Starting with the line in which "saltshaker: none [495,253,528,299]" appears, give back every line exactly as written until the listing ends, excluding pictures.

### Supplied entries
_____

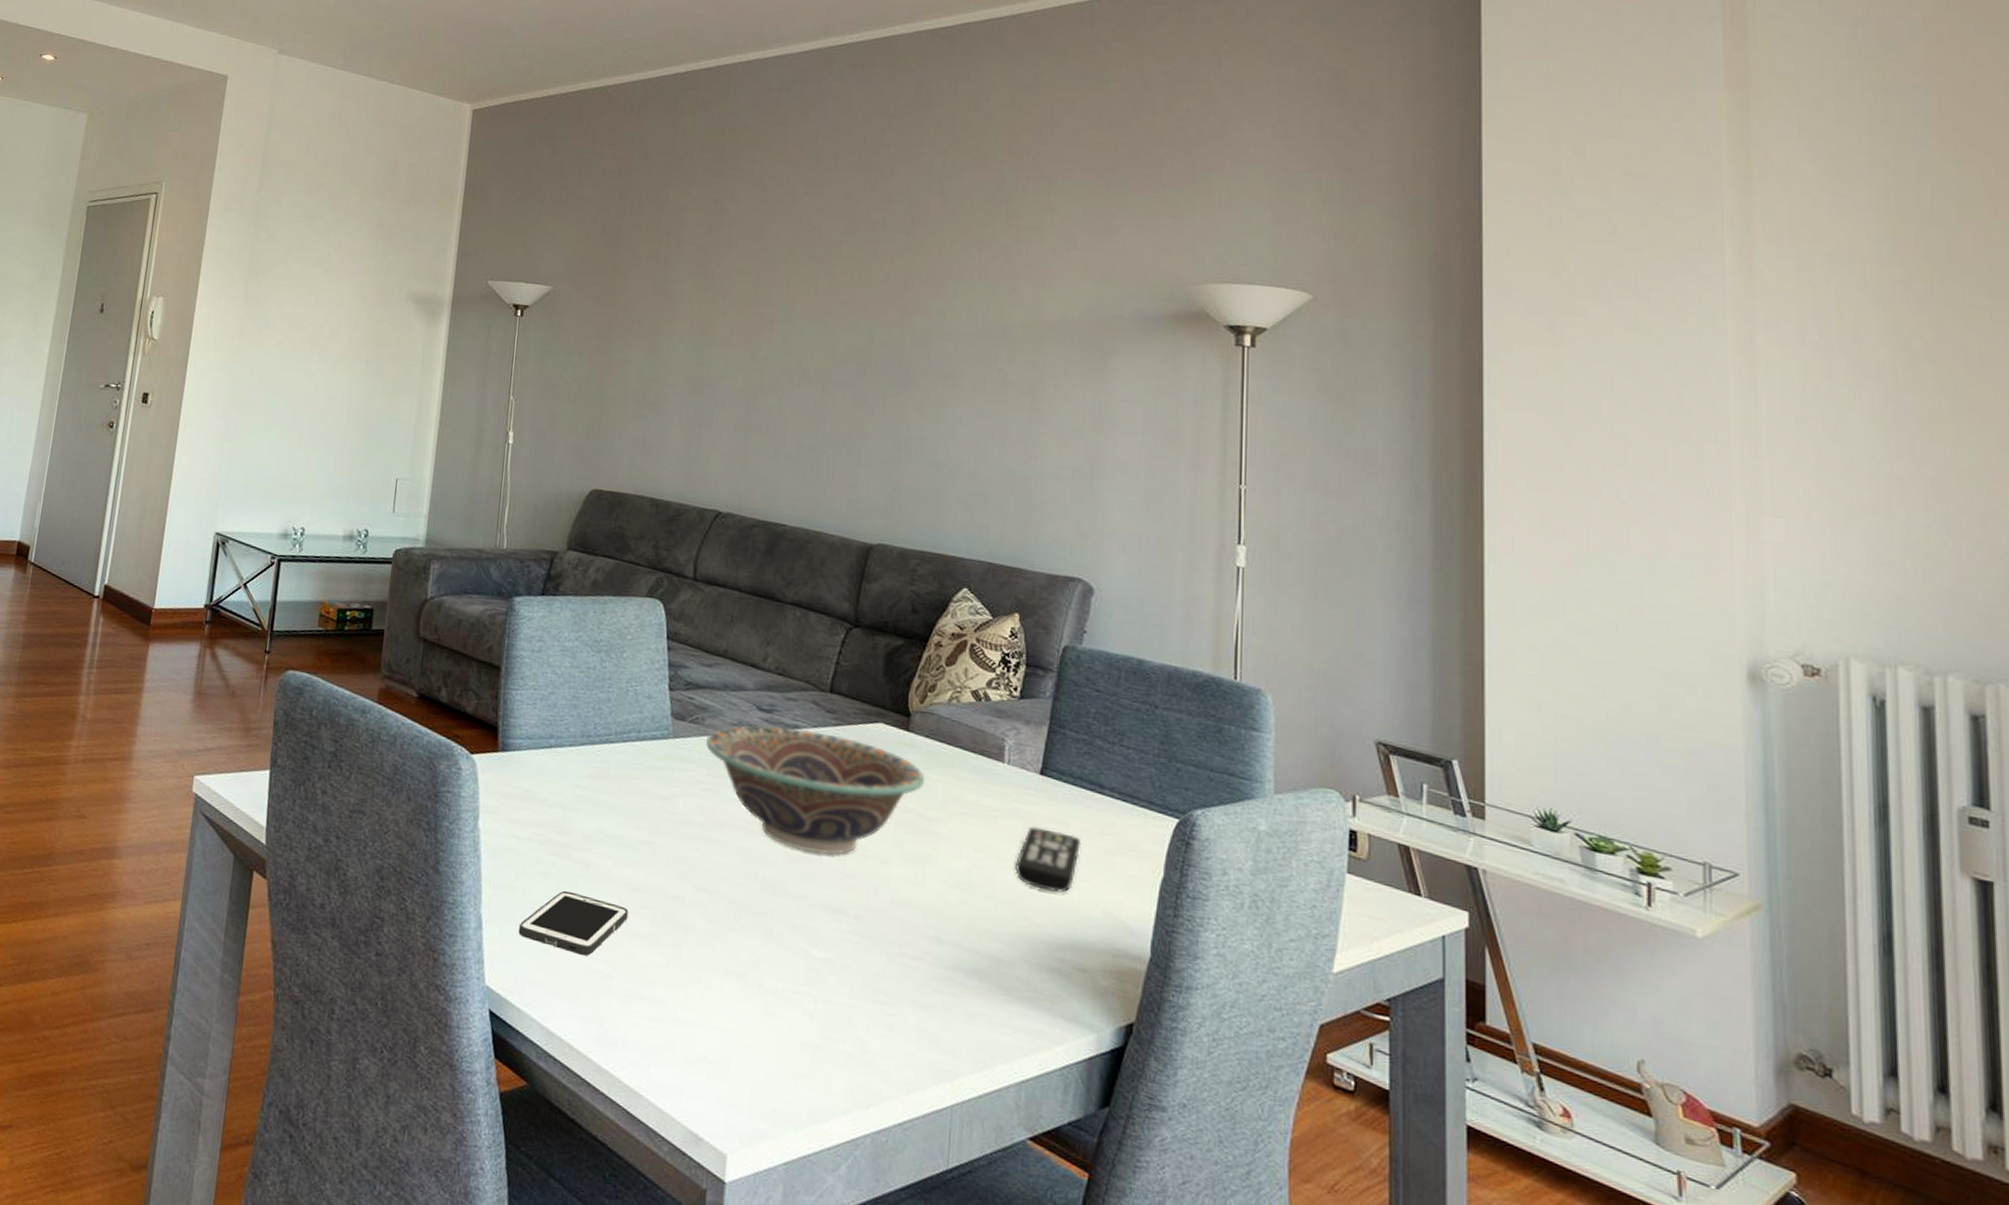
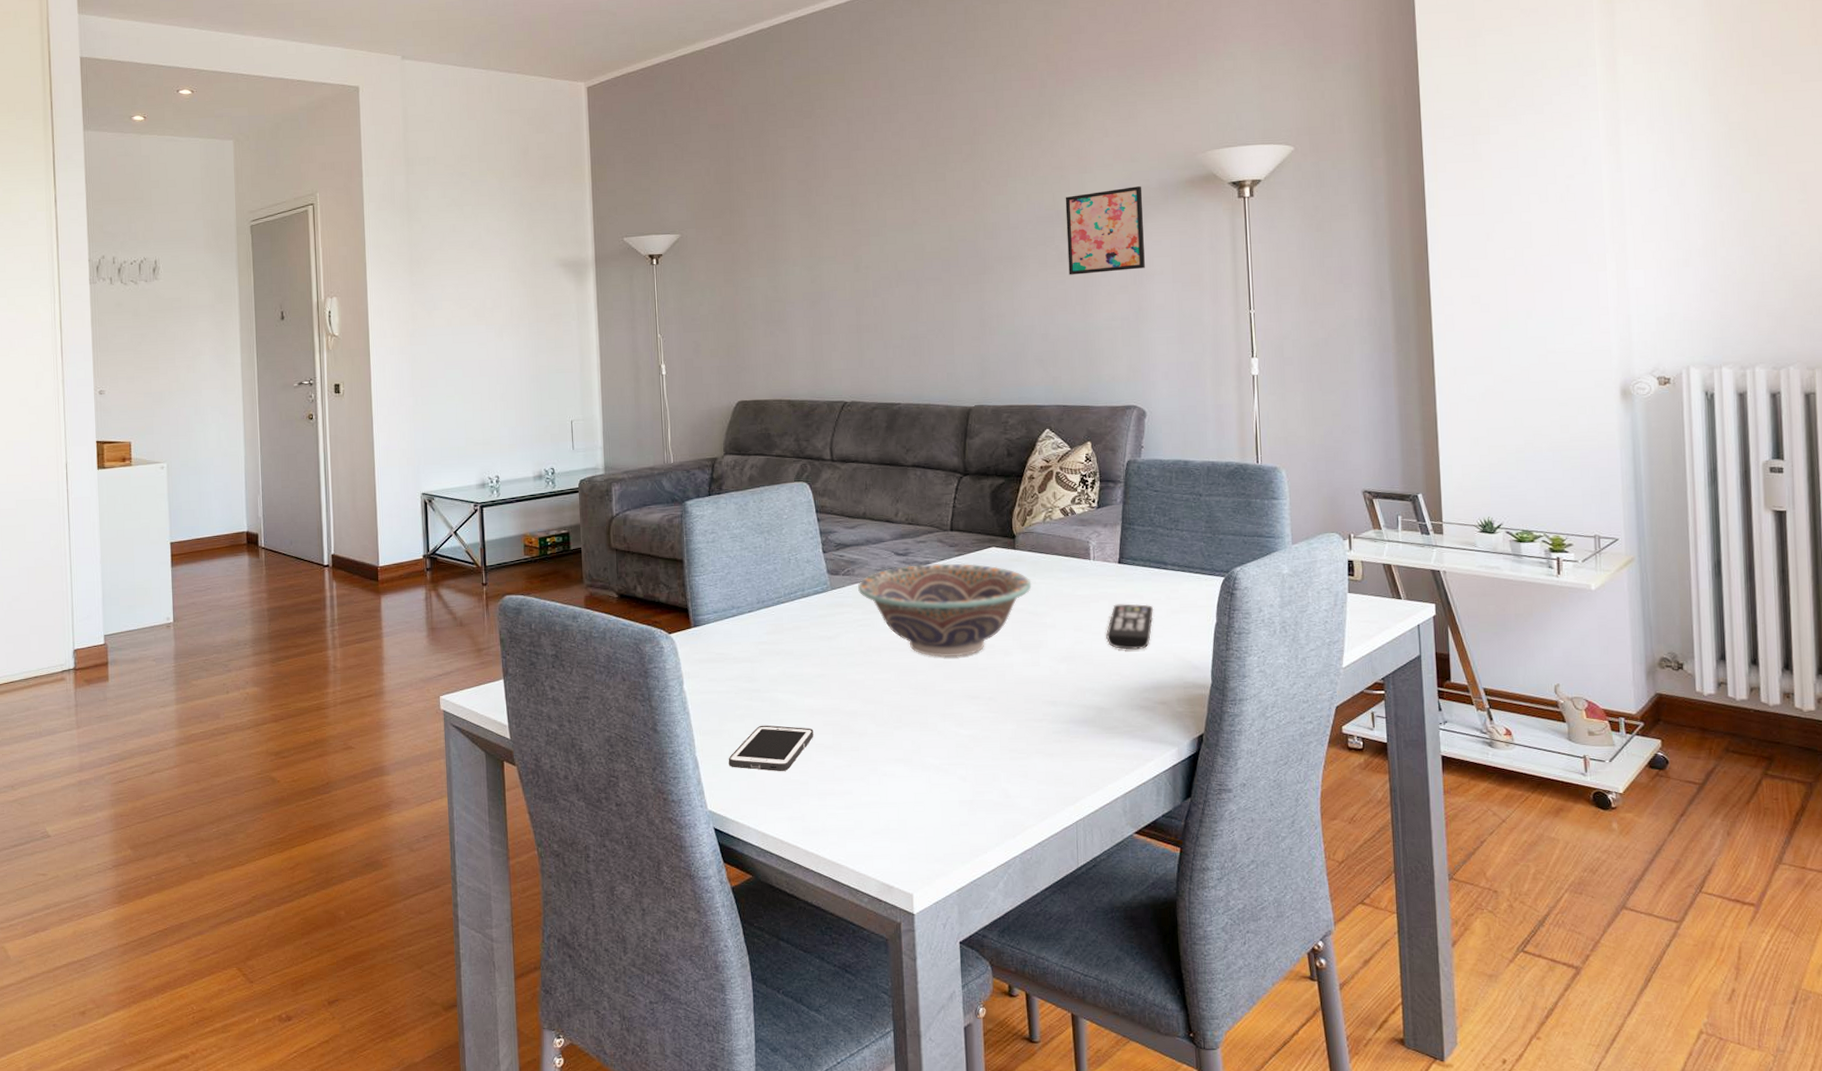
wall art: none [1011,312,1114,412] -> present [1065,186,1145,275]

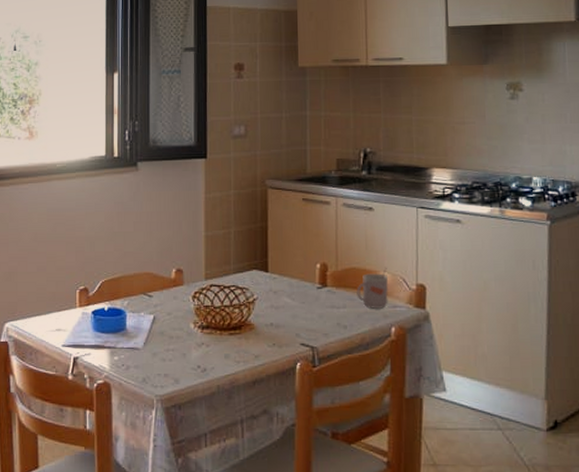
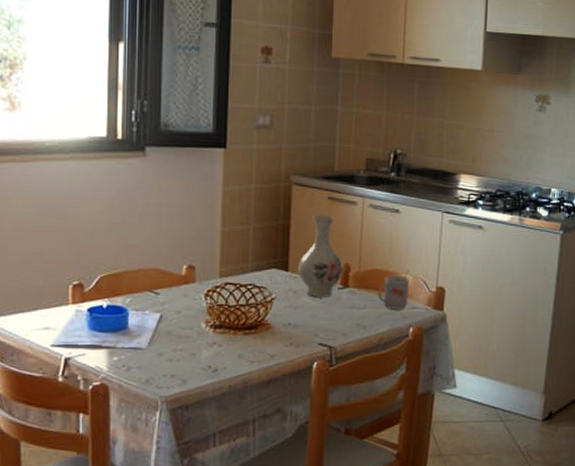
vase: none [277,216,321,297] -> present [298,215,343,297]

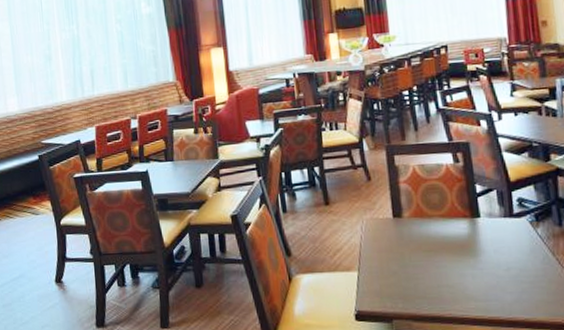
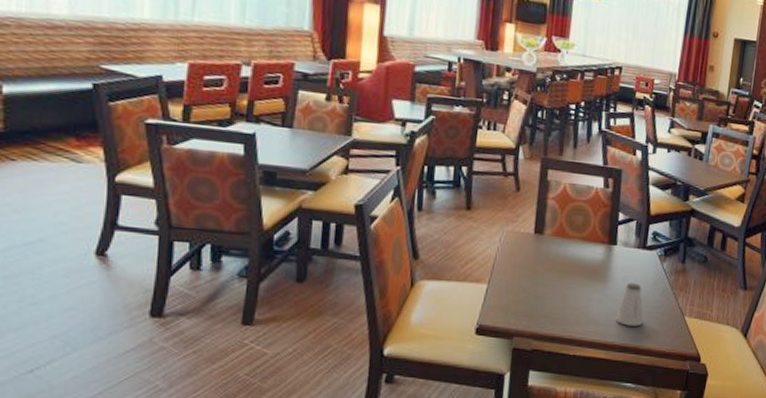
saltshaker: none [495,253,528,299] -> present [615,282,644,326]

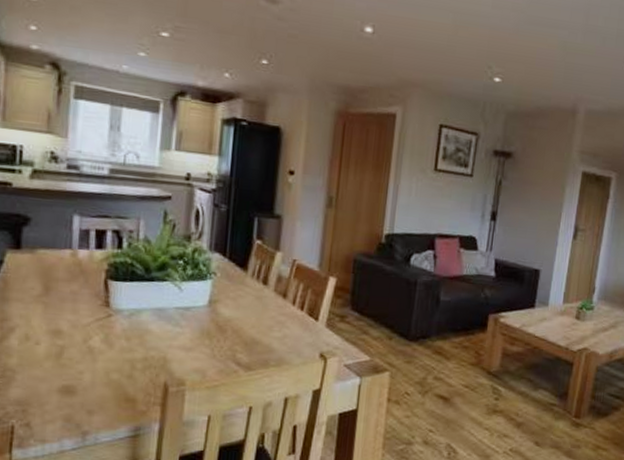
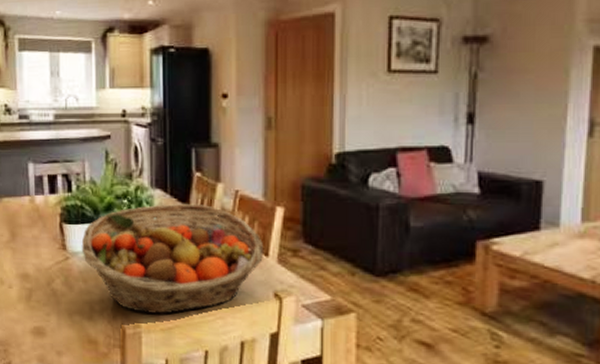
fruit basket: none [127,267,315,373] -> present [81,203,264,314]

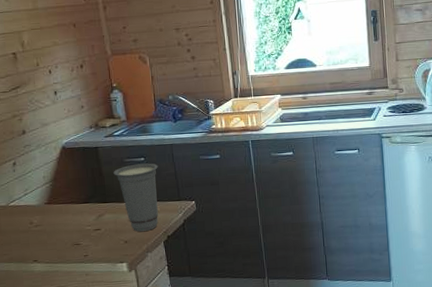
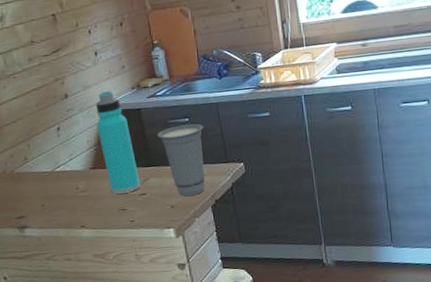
water bottle: none [53,129,96,229] -> present [95,91,141,194]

_____

### Solution
saltshaker: none [495,253,528,299] -> present [615,282,644,326]

fruit basket: none [127,267,315,373] -> present [81,203,264,314]

water bottle: none [53,129,96,229] -> present [95,91,141,194]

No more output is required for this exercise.